How to Start a War in 5 Easy Steps
A brief checklist to know whether Trump is getting serious about attacking another country.
Is the United States on the road to war? The number of people who think so seems to be growing, especially after President Donald Trump fired several of the grown-ups who were reportedly tempering his worst instincts and proceeded to elevate hawks such as CIA Director Mike Pompeo and John Bolton, the former U.S. ambassador to the United Nations. Writing in the New York Times Magazine this past Sunday, Robert Worth portrays Defense Secretary James Mattis as the sole voice of reason in Trump’s new “war cabinet” and highlights the risks of conflict with Iran, North Korea, and maybe a few other countries. How nervous should we be, and how might we tell if Trump is really serious about war or not?
The first thing to remember is that leaders don’t start wars that they believe will be long, costly, and might end in their own defeat. Plenty of wars turn out that way, of course, but the leaders who begin them do so because they fool themselves into thinking the war will be quick, cheap, and successful. Before World War I, Germany’s leaders thought the Schlieffen Plan would allow them to defeat France and Russia in a couple of months, and Hitler had similar hopes for the blitzkrieg and organized the entire Nazi war machine on the assumption that the war would be brief. Japan knew it couldn’t win a long war against the United States, and the attack on Pearl Harbor was a desperate gamble that Tokyo hoped would shatter U.S. morale and convince Washington to give it a free hand in East Asia. Saddam Hussein didn’t think anyone would resist the seizure of Kuwait, and George W. Bush and the neocons (as well as Bolton) foolishly believed the Iraq War would be easy, short, and pay for itself.
In a democracy, leaders bent on war also must convince the public that rolling the “iron dice” of war, to quote German Chancellor Theobald von Bethmann-Hollweg in 1914, is necessary and wise. Congress abdicated its constitutional role to declare war a long time ago, which gives presidents a pretty free hand, but no president is likely to order the large-scale use of force (as opposed to drones or small-scale raids) if he believes the public is dead set against it. Instead, he and his team will go to great lengths to persuade the public to go along.
So, if a president and his advisors are looking to start a war, how will they sell it? Here are the five main arguments that hawks typically advance when seeking to justify a war. You might think of them as the Top Five Warning Signs We’re Going to War.
- The danger is grave and growing.

RECORDS FOR THE TASK:

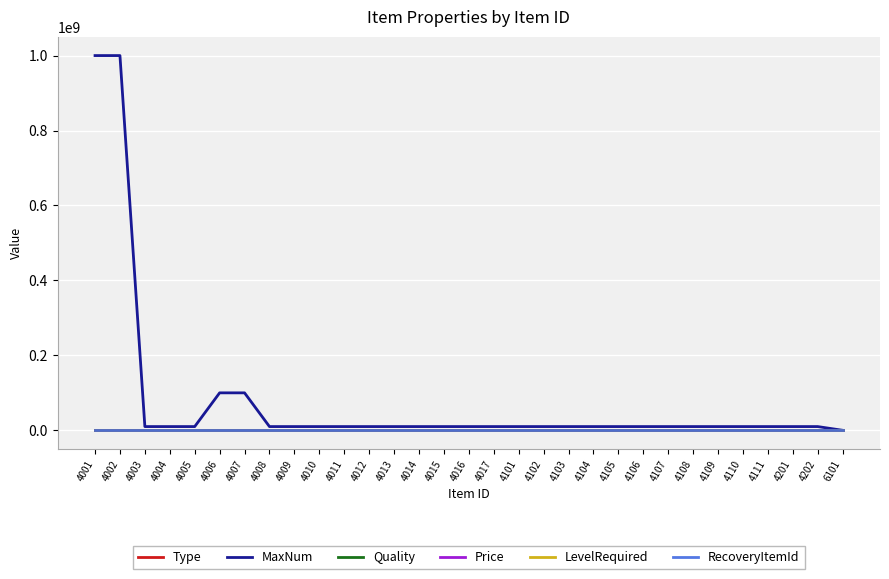

True or false: MaxNum and RecoveryItemId intersect in this chart.

False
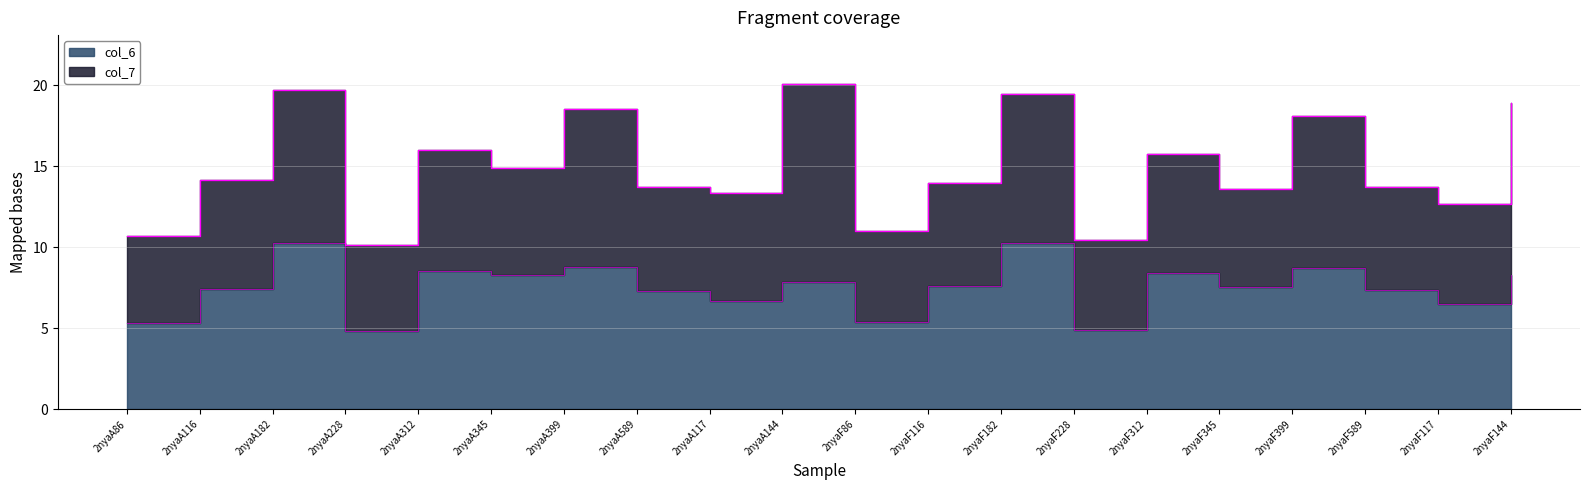

How many lines are shown in the chart?

1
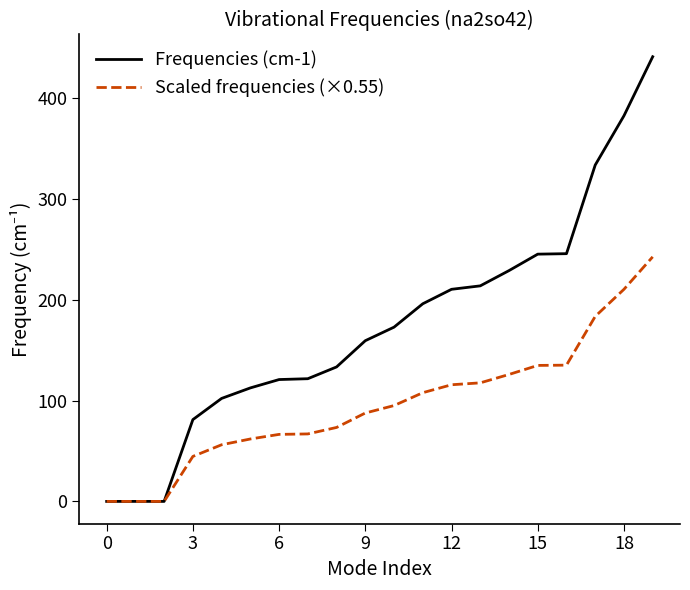

What are all the series names shown in the legend?

Frequencies (cm-1), Scaled frequencies (×0.55)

TASK REQUIREMENTS:
a – Copy all the chart rows verbatim, leaving out the pictures.
b – Continue the article about starting a war from the point where it stops.
The article about starting a war and the chart rows are unrelated.

TASK-BY-TASK OUTPUTS:
a –
True or false: MaxNum and RecoveryItemId intersect in this chart.

False

How many lines are shown in the chart?

1

What are all the series names shown in the legend?

Frequencies (cm-1), Scaled frequencies (×0.55)

b –
The basic logic behind preventive war is the assumption that war is coming and that it is better to fight now instead of later. Thus, Germany went to war in 1914 because it believed (incorrectly) that Russian power would soon eclipse its own, and the Bush administration attacked Iraq because it thought Saddam was hellbent on acquiring weapons of mass destruction (WMD) and the situation would be intolerable if he ever managed to do so. Accordingly, anyone seeking to start a war will try to convince the public that the United States is facing multiple adverse trends and that its deteriorating position can be reversed only via military action. The lesson? Watch for rhetoric about “gaps,” “red lines” “points of no return,” or “time is running out,” which imply the United States must act before it is too late.
It is therefore worrisome that the Trump administration insists that North Korea’s improving nuclear and missile capabilities constitute an existential threat that cannot be tolerated and other warmongers conjure up lurid fears of a new “Persian empire” that must be defeated before it takes over the whole region. Both statements imply that America’s security is running out — like sands in an hourglass — making war almost impossible to avoid.
Such dark warnings rest on little more than guesswork about the future, of course, and typically depend on worst-case assumptions about where current trends might lead. If the United States were scuttle the nuclear deal with Iran and Tehran eventually got nuclear weapons, for example, there’s no reason to think deterrence wouldn’t work as effectively as it did with other nuclear powers. Similarly, it is hardly obvious that North Korea’s growing nuclear and missile capabilities will inevitably lead it to become more aggressive — let alone threaten the United States directly. It’s just as likely that it will become more cooperative once it is no longer worried about U.S.-sponsored regime change. I’m not saying that would be the case, mind you, but it is as plausible as believing that acquiring WMD or enhanced missile capabilities would suddenly lead Pyongyang or Tehran to launch a vast imperial rampage. Because the future is always uncertain, fear of adverse circumstances that may never materialize is a poor justification for war and especially for a country that is as powerful, wealthy, and secure as the United States actually is. That is why German Chancellor Otto von Bismarck called preventive war “committing suicide for fear of death.”
Notice further that the logic of preventive war implicitly acknowledges that the United States is still far stronger and more secure than any of these adversaries and need not go to war from a sense of panic. Which brings me to No. 2.
- War will be easy and cheap (but only if we act now).
As noted above, nobody launches a war if he or she is certain it will be long, costly, or likely to end in defeat. Accordingly, anyone trying to make the case for war has to convince him or herself and the public that it will be easy and that victory will be both inevitable and cheap. In practice, this means persuading people that the costs to the United States will be negligible, the risks of escalation controllable, and the likely outcome easy to foresee.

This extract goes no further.